*WORK TO BE COMPLETED*
Lines to return, exactly: from the line with "left knee: (295, 206)" to the line with "right shoulder: (334, 246)" in the entries below, both included.

BEGIN RECORDS FOR THIS TASK

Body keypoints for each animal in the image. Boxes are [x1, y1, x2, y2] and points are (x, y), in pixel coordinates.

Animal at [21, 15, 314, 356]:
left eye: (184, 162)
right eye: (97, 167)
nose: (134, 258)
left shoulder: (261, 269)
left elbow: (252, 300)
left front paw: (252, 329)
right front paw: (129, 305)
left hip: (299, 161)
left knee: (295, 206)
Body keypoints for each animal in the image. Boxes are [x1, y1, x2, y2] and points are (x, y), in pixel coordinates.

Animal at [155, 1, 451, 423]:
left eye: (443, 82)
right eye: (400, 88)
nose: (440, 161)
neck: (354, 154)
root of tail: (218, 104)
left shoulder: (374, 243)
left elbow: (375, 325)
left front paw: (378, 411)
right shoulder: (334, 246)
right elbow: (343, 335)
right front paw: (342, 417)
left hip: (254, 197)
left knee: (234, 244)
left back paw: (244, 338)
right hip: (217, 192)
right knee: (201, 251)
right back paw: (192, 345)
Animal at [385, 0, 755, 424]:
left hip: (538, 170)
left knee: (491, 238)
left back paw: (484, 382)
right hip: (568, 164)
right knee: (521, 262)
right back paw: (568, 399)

END RECORDS FOR THIS TASK
BEGIN RECORDS FOR THIS TASK

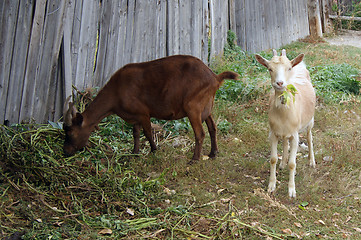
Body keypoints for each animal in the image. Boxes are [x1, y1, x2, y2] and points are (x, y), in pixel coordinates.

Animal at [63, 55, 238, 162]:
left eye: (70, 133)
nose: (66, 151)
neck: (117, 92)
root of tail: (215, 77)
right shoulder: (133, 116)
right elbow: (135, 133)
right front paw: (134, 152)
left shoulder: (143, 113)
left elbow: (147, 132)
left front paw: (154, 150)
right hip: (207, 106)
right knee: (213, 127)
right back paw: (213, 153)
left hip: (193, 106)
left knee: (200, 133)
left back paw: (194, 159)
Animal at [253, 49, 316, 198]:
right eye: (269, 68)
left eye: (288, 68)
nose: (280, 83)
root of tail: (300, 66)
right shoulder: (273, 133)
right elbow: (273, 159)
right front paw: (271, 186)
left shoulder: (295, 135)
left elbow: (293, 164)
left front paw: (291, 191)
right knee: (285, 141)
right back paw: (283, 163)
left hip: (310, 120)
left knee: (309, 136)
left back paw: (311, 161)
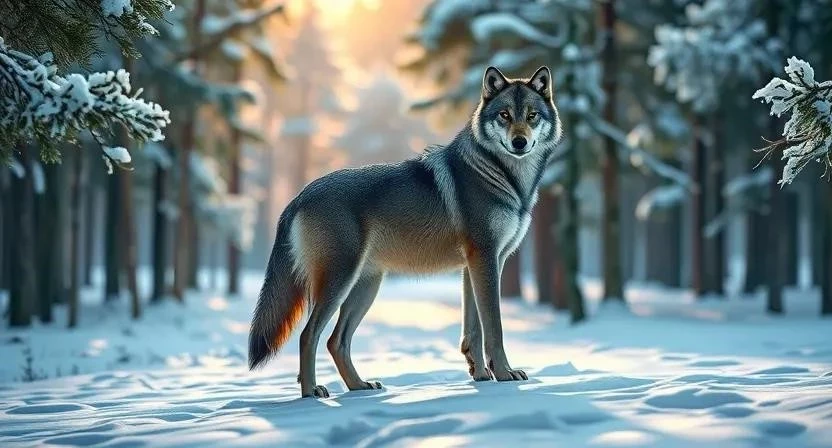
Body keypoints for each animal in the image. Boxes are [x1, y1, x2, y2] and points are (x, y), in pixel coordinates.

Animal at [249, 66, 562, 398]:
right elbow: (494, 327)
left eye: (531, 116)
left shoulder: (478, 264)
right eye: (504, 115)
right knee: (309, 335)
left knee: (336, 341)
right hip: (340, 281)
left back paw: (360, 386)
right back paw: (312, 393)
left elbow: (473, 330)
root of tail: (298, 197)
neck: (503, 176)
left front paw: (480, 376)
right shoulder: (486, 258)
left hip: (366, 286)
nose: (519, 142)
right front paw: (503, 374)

END RECORDS FOR THIS TASK

*ANSWER FOR THE TASK*
left knee: (295, 206)
Body keypoints for each animal in the image. Boxes are [x1, y1, x2, y2] and points are (x, y), in pixel coordinates.

Animal at [155, 1, 451, 423]:
left eye: (443, 82)
right eye: (400, 88)
nose: (440, 161)
neck: (354, 154)
root of tail: (218, 104)
left shoulder: (374, 243)
left elbow: (375, 325)
left front paw: (378, 411)
right shoulder: (334, 246)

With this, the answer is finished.